─── STORED DATA

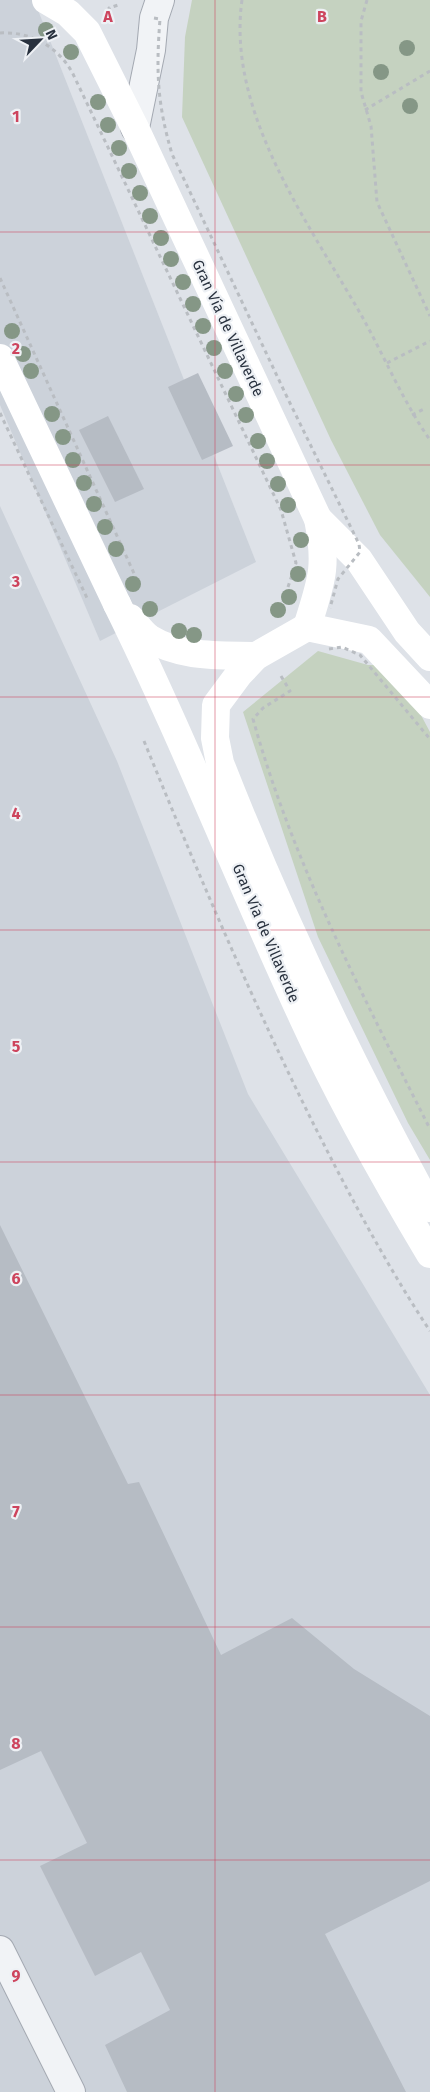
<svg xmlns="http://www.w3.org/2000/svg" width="430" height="2092" viewBox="0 0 430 2092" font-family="'Fira Sans',sans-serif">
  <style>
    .built { fill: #ccd2da }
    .green { fill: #c5d2c0 }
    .building { fill: #b6bcc4 }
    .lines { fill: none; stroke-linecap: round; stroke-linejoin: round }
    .street-casing { stroke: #a4a9b2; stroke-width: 30 }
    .path { stroke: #b9bdc2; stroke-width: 3; stroke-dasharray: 4 4; stroke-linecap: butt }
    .street { stroke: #f1f3f6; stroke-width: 28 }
    .secondary { stroke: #fff; stroke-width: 28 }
    .path-bridge { stroke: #b9bdc2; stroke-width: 3; stroke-dasharray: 4 4; stroke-linecap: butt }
    .secondary-bridge { stroke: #fff; stroke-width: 28 }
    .tree { fill: #859786 }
    .grid { fill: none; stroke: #cd445d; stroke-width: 1; stroke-opacity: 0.55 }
    .labels { text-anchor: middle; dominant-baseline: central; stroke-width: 4.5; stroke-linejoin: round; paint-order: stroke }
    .street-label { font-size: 15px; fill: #28313e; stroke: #eef1f5 }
    .grid-label { font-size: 16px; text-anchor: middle; font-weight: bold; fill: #cd445d; stroke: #eef1f5; stroke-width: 4.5; stroke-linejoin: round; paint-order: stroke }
  </style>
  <rect width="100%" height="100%" fill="#dee2e8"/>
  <g class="built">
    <path d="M 0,0 L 34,0 L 256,562 L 100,641 L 0,405 Z"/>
    <path d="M 0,506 L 117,761 L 248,1094 L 430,1395 L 430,2092 L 0,2092 Z"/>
  </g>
  <g class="green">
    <path d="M 192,0 L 430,0 L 430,597 L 380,535 L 331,440 L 182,117 L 185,37 Z"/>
    <path d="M 318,651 L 368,665 L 394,665 L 430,732 L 430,1160 L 408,1123 L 318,937 L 243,712 Z"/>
  </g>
  <g class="building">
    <path d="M 198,373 L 233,446 L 202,460 L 168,387 Z"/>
    <path d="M 108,416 L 144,489 L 115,502 L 79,430 Z"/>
    <path d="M 0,1225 L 128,1484 L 139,1482 L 221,1655 L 292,1618 L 354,1669 L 430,1716 L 430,1881 L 325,1934 L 406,2092 L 127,2092 L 105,2045 L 170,2010 L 141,1952 L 95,1976 L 40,1866 L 87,1843 L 41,1751 L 0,1770 Z"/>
  </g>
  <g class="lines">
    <g class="street-casing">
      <g id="street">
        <path d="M 135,128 L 151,50 L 154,18 L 160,0"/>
        <path d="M 0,1950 L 71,2092"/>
      </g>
    </g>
    <g class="path">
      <path d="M 242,0 C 226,114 311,226 364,320 C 386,360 404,403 430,440"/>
      <path d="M 367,0 L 361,21 L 361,92 L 371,126 L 377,202 L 430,316"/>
      <path d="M 110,11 L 109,8 L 118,5"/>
      <path d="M 365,110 L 430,71"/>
      <path d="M 387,363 L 430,341"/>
      <path d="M 412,415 L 424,409"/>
      <path d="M 144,741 C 197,871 252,1001 315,1127 C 350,1196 387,1266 430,1331"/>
    </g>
    <use href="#street" class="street"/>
    <g class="secondary">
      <path d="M 46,0 L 68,13 L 87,32 L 135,128 L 318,519 C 328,568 321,582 307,627 L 369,640 L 430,705"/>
      <path d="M 0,358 L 117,604"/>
      <path d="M 318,519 L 359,560 L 407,632 L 430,657"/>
    </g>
    <g class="path-bridge">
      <path d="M 154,18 L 160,19 C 156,71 157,103 172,154 L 287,397 L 359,544 L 360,552 L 338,579 L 330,608"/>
      <path d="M 0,33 C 30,31 59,47 73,74 L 281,510 L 296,563 L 282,605"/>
      <path d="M 0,278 L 137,580"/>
      <path d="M 0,413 L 87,598"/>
      <path d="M 329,649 L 342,647 L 360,655 L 430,739"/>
      <path d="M 281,676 L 290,691 L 263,708 L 253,719 C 293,863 363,996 430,1129"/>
    </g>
    <g class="secondary-bridge">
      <path d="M 117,604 C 184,740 239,880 303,1018 C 340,1099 384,1177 430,1254"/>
      <path d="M 130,618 C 136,624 142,633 149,638 C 181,658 220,655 256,656"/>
      <path d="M 307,627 L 256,656 L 239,674 L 216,705 L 215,738 L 220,763 C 280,916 351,1065 430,1208"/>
    </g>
  </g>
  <g class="tree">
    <circle cx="46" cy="30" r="8"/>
    <circle cx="407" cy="48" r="8"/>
    <circle cx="71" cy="52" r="8"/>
    <circle cx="381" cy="72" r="8"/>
    <circle cx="98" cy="102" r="8"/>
    <circle cx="410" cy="106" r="8"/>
    <circle cx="108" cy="125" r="8"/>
    <circle cx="119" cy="148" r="8"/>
    <circle cx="129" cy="171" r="8"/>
    <circle cx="140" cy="193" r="8"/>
    <circle cx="150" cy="216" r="8"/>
    <circle cx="161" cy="238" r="8"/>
    <circle cx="171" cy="259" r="8"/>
    <circle cx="183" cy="282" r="8"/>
    <circle cx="193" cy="304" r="8"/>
    <circle cx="203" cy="326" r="8"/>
    <circle cx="12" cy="331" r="8"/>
    <circle cx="214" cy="348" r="8"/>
    <circle cx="23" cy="354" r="8"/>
    <circle cx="31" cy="371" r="8"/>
    <circle cx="225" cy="371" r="8"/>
    <circle cx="236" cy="394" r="8"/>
    <circle cx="52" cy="414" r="8"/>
    <circle cx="246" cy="415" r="8"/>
    <circle cx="63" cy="437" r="8"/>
    <circle cx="258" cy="441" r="8"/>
    <circle cx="73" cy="460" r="8"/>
    <circle cx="267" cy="461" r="8"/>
    <circle cx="84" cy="483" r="8"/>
    <circle cx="278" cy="484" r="8"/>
    <circle cx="94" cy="504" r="8"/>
    <circle cx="288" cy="505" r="8"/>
    <circle cx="105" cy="527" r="8"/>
    <circle cx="301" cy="540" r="8"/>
    <circle cx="116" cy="549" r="8"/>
    <circle cx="298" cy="574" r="8"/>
    <circle cx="133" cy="584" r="8"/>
    <circle cx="289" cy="597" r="8"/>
    <circle cx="150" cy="609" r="8"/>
    <circle cx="278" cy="610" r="8"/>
    <circle cx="179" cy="631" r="8"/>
    <circle cx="194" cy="635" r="8"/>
  </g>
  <path class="grid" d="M 215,0 L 215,2092M 0,232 L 430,232M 0,465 L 430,465M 0,697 L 430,697M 0,930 L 430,930M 0,1162 L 430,1162M 0,1395 L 430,1395M 0,1627 L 430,1627M 0,1860 L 430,1860"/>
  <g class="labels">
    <g class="street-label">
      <text transform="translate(228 328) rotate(65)">Gran Vía de Villaverde</text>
      <text transform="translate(266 933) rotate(67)">Gran Vía de Villaverde</text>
    </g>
  </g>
  <g class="grid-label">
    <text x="108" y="22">A</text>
    <text x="322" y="22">B</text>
    <text x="16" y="122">1</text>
    <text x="16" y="354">2</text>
    <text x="16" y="587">3</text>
    <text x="16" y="819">4</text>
    <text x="16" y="1052">5</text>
    <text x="16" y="1284">6</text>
    <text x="16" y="1517">7</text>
    <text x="16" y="1749">8</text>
    <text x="16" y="1981">9</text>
  </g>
  <g transform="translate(40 40) rotate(65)" stroke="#eef1f5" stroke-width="4" paint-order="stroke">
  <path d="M0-4L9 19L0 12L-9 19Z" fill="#28313e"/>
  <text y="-8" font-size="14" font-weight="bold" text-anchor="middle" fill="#28313e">N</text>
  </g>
</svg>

──────

**TASK BRIEF**
If a line in the data above holds the string "lines", copy it.

**RESPONSE AREA**
    .lines { fill: none; stroke-linecap: round; stroke-linejoin: round }
  <g class="lines">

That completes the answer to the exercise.